Brandshare’s Specialty Is Gifts For E-Commerce Customers

By Diane Mastrull
The Philadelphia Inquirer

WWR Article Summary (tl;dr) “BrandShare”, based in Berwyn, Pa., is believed to be the world’s first and largest media and e-commerce sampling company, providing 74 million “value-add product inserts” a month.

The Philadelphia Inquirer

Mott’s Fruity Rolls. Tide detergent pods. Art of the Shave razors.

These are just some of the surprises e-commerce shoppers have found when their packages arrived – tucked, for example, inside the children’s pajamas from Zulily, the sheets from Bed Bath & Beyond or the men’s shirts from Brooks Brothers.

The retail world no longer guarantees face-to-face opportunities to pitch new products to consumers, a taste test in a supermarket aisle, an impulse-purchase display at the checkout counter, because shoppers no longer have to leave home to buy. So the in-package free sample has become a key marketing and customer-loyalty-building tool in online commerce because of its seemingly undeniable popularity.

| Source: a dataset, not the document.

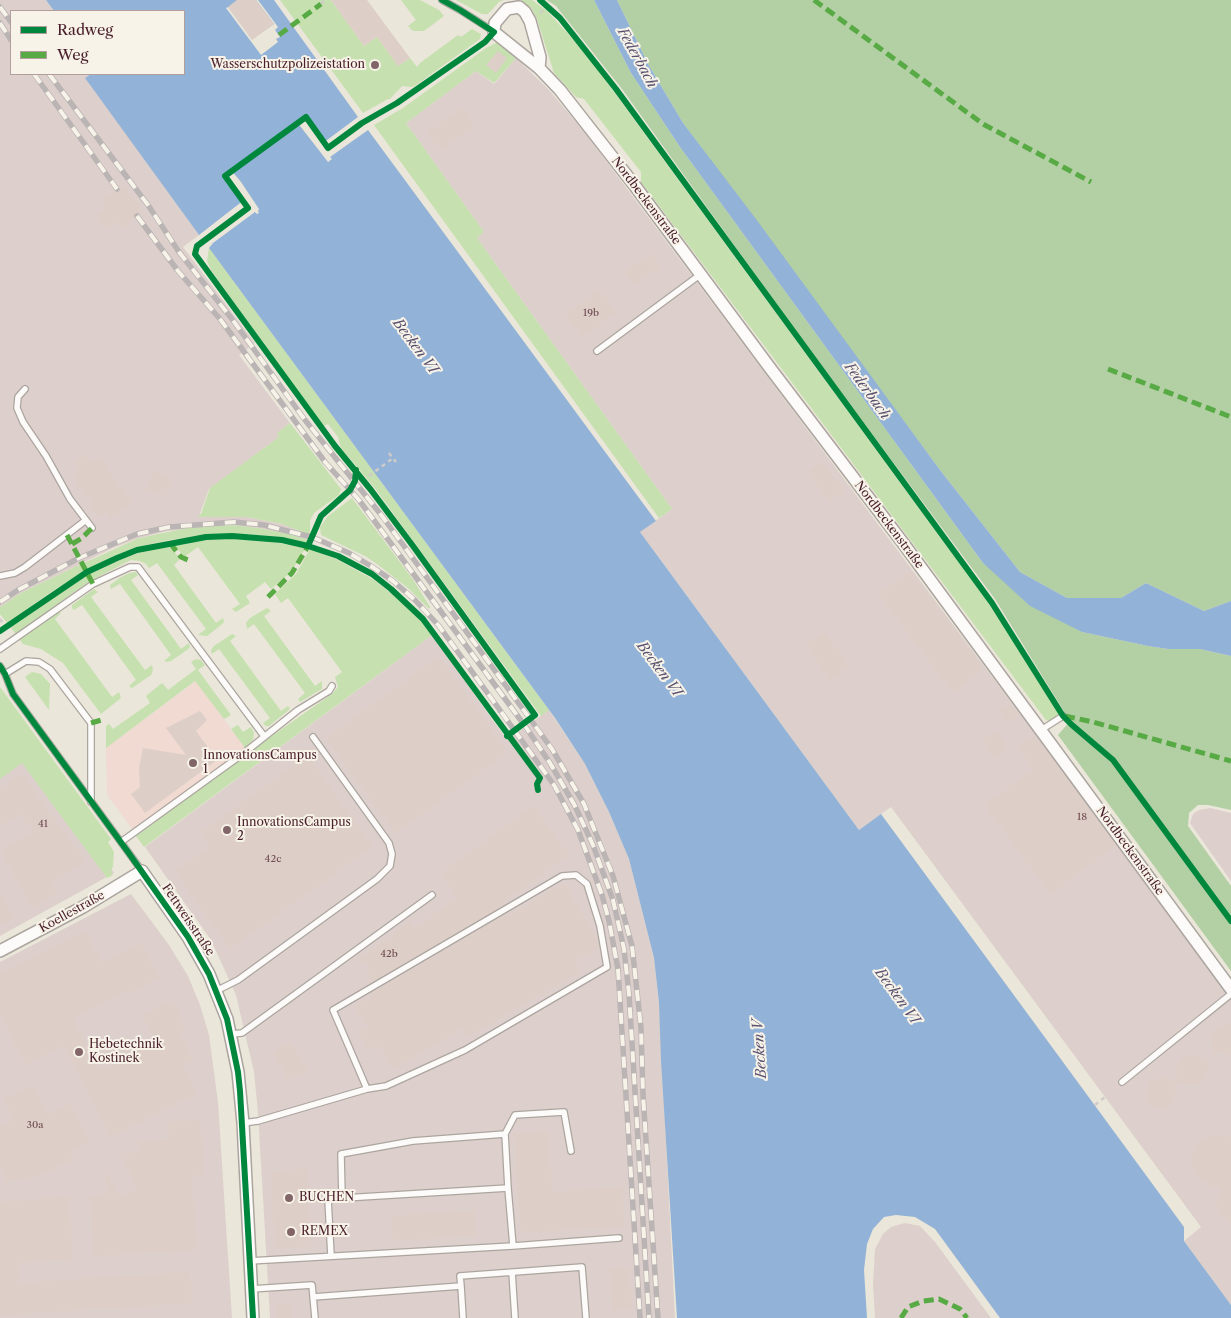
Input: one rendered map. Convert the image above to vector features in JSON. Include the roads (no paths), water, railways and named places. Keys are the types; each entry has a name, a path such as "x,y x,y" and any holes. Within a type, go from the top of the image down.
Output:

“Who doesn’t like free? Especially when something has real value,” said Craig Kapilow, senior director of brand partnerships and integrated marketing at Rue La La, an invitation-only online shop offering short-lived deals on brand-name merchandise.

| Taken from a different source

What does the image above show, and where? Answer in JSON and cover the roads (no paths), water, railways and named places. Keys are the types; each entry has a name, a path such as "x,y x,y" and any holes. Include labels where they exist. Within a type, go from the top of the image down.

The answer: No one doesn’t like free, apparently, and that’s meant enormous success for a Philadelphia-area family-run business founded before e-commerce was a thing.

BrandShare, based in Berwyn, Pa., is believed to be the world’s first and largest media and e-commerce sampling company, providing 74 million “value-add product inserts” a month and expected to reach between $40 million and $50 million in revenue this year.

Triple-digit growth since 2013 earned the company, created in 1984 by Dick Guyer and one of his nine children, Doug, a spot on the Inc. 5000 this year.

E-commerce is projected to reach $700 billion in the United States by year-end, and brand spending on product sampling is expected to total $34.12 billion this year, according to the Path to Purchase Institute in Chicago. The Guyer family’s decision to redirect its focus to the online shopping world seems genius.